[GOAL OF THE EXERCISE]
Print all the records below, word for word and in full.

[RECORDS PROVIDED]

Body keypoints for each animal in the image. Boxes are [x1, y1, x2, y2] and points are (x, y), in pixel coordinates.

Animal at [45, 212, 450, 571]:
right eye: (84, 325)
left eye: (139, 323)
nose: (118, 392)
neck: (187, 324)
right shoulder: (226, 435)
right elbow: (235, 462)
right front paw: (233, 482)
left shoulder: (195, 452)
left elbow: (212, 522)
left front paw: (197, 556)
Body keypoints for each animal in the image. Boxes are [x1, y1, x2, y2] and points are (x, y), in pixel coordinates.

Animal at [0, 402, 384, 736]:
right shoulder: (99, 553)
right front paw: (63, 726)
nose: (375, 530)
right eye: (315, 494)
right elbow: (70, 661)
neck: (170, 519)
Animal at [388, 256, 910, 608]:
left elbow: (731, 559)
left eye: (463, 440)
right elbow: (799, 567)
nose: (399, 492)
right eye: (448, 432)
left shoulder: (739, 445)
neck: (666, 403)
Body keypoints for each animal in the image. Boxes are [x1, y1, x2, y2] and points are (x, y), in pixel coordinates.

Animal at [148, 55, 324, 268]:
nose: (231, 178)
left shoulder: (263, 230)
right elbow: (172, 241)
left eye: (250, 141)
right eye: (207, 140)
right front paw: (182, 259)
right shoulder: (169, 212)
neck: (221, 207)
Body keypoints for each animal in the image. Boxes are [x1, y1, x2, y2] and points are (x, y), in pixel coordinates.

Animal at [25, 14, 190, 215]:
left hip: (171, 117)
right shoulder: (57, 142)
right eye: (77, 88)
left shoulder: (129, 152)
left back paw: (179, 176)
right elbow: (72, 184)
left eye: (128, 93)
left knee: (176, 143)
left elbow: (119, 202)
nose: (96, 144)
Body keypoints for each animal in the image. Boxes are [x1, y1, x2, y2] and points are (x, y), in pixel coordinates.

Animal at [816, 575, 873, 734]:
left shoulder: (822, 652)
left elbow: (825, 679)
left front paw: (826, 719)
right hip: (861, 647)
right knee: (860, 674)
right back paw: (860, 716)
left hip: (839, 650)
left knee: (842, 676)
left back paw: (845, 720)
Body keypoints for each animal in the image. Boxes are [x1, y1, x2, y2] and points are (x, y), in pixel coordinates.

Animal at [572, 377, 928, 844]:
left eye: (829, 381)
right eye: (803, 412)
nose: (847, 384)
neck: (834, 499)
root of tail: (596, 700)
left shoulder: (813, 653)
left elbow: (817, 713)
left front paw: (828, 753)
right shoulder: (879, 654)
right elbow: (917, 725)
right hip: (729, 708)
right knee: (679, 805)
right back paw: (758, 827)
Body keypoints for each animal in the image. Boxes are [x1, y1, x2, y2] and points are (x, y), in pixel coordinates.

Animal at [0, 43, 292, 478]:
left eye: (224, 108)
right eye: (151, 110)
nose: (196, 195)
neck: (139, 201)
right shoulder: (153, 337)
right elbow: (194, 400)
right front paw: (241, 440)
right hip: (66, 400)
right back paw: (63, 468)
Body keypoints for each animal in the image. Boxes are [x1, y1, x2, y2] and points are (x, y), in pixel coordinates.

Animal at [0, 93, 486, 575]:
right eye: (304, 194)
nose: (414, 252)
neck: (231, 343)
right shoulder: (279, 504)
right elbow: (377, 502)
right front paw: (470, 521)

[ANSWER SPACE]
Body keypoints for each animal in the image. Boxes are [x1, y1, x2, y2] and points are (x, y), in pixel coordinates.

Animal at [45, 212, 450, 571]:
right eye: (84, 325)
left eye: (139, 323)
nose: (118, 392)
neck: (187, 324)
right shoulder: (226, 435)
right elbow: (235, 462)
right front paw: (233, 482)
left shoulder: (195, 452)
left elbow: (212, 522)
left front paw: (197, 556)
Body keypoints for each animal in the image. Boxes are [x1, y1, x2, y2] and points are (x, y), in pixel coordinates.

Animal at [0, 402, 384, 736]:
right shoulder: (99, 553)
right front paw: (63, 726)
nose: (375, 530)
right eye: (315, 494)
right elbow: (70, 661)
neck: (170, 519)
Animal at [388, 256, 910, 608]:
left elbow: (731, 559)
left eye: (463, 440)
right elbow: (799, 567)
nose: (399, 492)
right eye: (448, 432)
left shoulder: (739, 445)
neck: (666, 403)
Body keypoints for each animal in the image. Boxes are [x1, y1, x2, y2] and points are (x, y), in pixel coordinates.

Animal at [148, 55, 324, 268]:
nose: (231, 178)
left shoulder: (263, 230)
right elbow: (172, 241)
left eye: (250, 141)
right eye: (207, 140)
right front paw: (182, 259)
right shoulder: (169, 212)
neck: (221, 207)
Body keypoints for each animal in the image. Boxes are [x1, y1, x2, y2] and points are (x, y), in pixel coordinates.

Animal at [25, 14, 190, 215]:
left hip: (171, 117)
right shoulder: (57, 142)
right eye: (77, 88)
left shoulder: (129, 152)
left back paw: (179, 176)
right elbow: (72, 184)
left eye: (128, 93)
left knee: (176, 143)
left elbow: (119, 202)
nose: (96, 144)
Body keypoints for each animal in the image. Boxes are [x1, y1, x2, y2] and points are (x, y), in pixel coordinates.

Animal at [816, 575, 873, 734]:
left shoulder: (822, 652)
left elbow: (825, 679)
left front paw: (826, 719)
right hip: (861, 647)
right knee: (860, 674)
right back paw: (860, 716)
left hip: (839, 650)
left knee: (842, 676)
left back paw: (845, 720)
Body keypoints for each animal in the image. Boxes are [x1, y1, x2, y2] and points are (x, y), in pixel coordinates.

Animal at [572, 377, 928, 844]:
left eye: (829, 381)
right eye: (803, 412)
nose: (847, 384)
neck: (834, 499)
root of tail: (596, 700)
left shoulder: (813, 653)
left elbow: (817, 713)
left front paw: (828, 753)
right shoulder: (879, 654)
right elbow: (917, 725)
right hip: (729, 708)
right knee: (679, 805)
right back paw: (758, 827)
Body keypoints for each animal in the image. Boxes are [x1, y1, x2, y2] and points are (x, y), in pixel coordinates.

Animal at [0, 43, 292, 478]:
left eye: (224, 108)
right eye: (151, 110)
nose: (196, 195)
neck: (139, 201)
right shoulder: (153, 337)
right elbow: (194, 400)
right front paw: (241, 440)
right hip: (66, 400)
right back paw: (63, 468)
Body keypoints for each animal in the image. Boxes are [x1, y1, x2, y2] and points are (x, y), in pixel coordinates.

Animal at [0, 93, 486, 575]:
right eye: (304, 194)
nose: (414, 252)
neck: (231, 343)
right shoulder: (279, 504)
right elbow: (377, 502)
right front paw: (470, 521)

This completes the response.